AnTuTu announces the world's top 10 best performers for Q2 2014
It's fair to say that the community is split, at least as far as synthetic benchmarks, like AnTuTu, are concerned. Many consider these nothing more than bragging points, while some (and we agree partially) see these for they are -- crude predictors of performance (but not navigational smoothness!). In other words, if a phone scores over 25,000 on AnTuTu, it's generally safe to assume that it'll run even heavy apps problem-free, or at a high enough level.
Looking at the full picture, however, it quickly becomes obvious that 25,000 points are nothing fancy nowadays. That much is made clear by the folks behind the benchmarking suite, who have just announced the top 10 highest-scoring phones that have gone through its tests.
To arrive at the list below, the team laid some ground rules. For example, at least 200 entries from the same model need to have been submitted for a phone to be considered, and if one model (for example, the Galaxy Note 3) has several different versions, with different chips, the highest performing one is counted. AnTuTu also claims that it manually removed false entries in order to keep the results representative. Lastly, only tests performed in the April - June timeframe are considered. Check out the winners.

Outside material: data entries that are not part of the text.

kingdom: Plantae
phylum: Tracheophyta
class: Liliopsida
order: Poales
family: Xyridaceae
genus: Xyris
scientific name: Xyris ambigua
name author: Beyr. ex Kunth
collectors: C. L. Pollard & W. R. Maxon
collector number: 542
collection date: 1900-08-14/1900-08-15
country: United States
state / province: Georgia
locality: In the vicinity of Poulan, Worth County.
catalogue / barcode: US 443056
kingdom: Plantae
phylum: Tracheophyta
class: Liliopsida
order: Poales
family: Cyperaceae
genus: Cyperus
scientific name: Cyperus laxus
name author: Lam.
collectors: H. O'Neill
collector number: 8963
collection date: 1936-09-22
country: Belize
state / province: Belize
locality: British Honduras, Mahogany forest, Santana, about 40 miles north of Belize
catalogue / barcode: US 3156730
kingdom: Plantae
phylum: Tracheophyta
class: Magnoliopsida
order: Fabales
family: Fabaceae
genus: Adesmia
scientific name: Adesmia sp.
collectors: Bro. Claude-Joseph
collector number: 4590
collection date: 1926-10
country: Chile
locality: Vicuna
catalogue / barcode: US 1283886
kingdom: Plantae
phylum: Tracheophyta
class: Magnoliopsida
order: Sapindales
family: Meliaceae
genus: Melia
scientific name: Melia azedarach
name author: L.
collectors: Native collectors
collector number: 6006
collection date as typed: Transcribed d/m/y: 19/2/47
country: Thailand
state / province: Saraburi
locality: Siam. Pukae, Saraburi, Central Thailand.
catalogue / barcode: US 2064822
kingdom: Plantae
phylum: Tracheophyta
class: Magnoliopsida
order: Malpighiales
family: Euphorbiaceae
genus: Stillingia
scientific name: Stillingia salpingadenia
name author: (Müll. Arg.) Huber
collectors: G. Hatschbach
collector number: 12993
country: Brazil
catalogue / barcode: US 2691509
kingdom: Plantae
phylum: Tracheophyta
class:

Surprised? That's understandable, especially since the Galaxy Note 3 is no longer considered one of the fastest available devices on the planet. We suspect that the Note 3's ranking is the result of some very enterprising individuals' work, meaning that extreme performance tweaking likely took place to achieve such scores. But hey, at least you can assume that users of other devices on the list attempted as much, so we may have an even playing field anyway.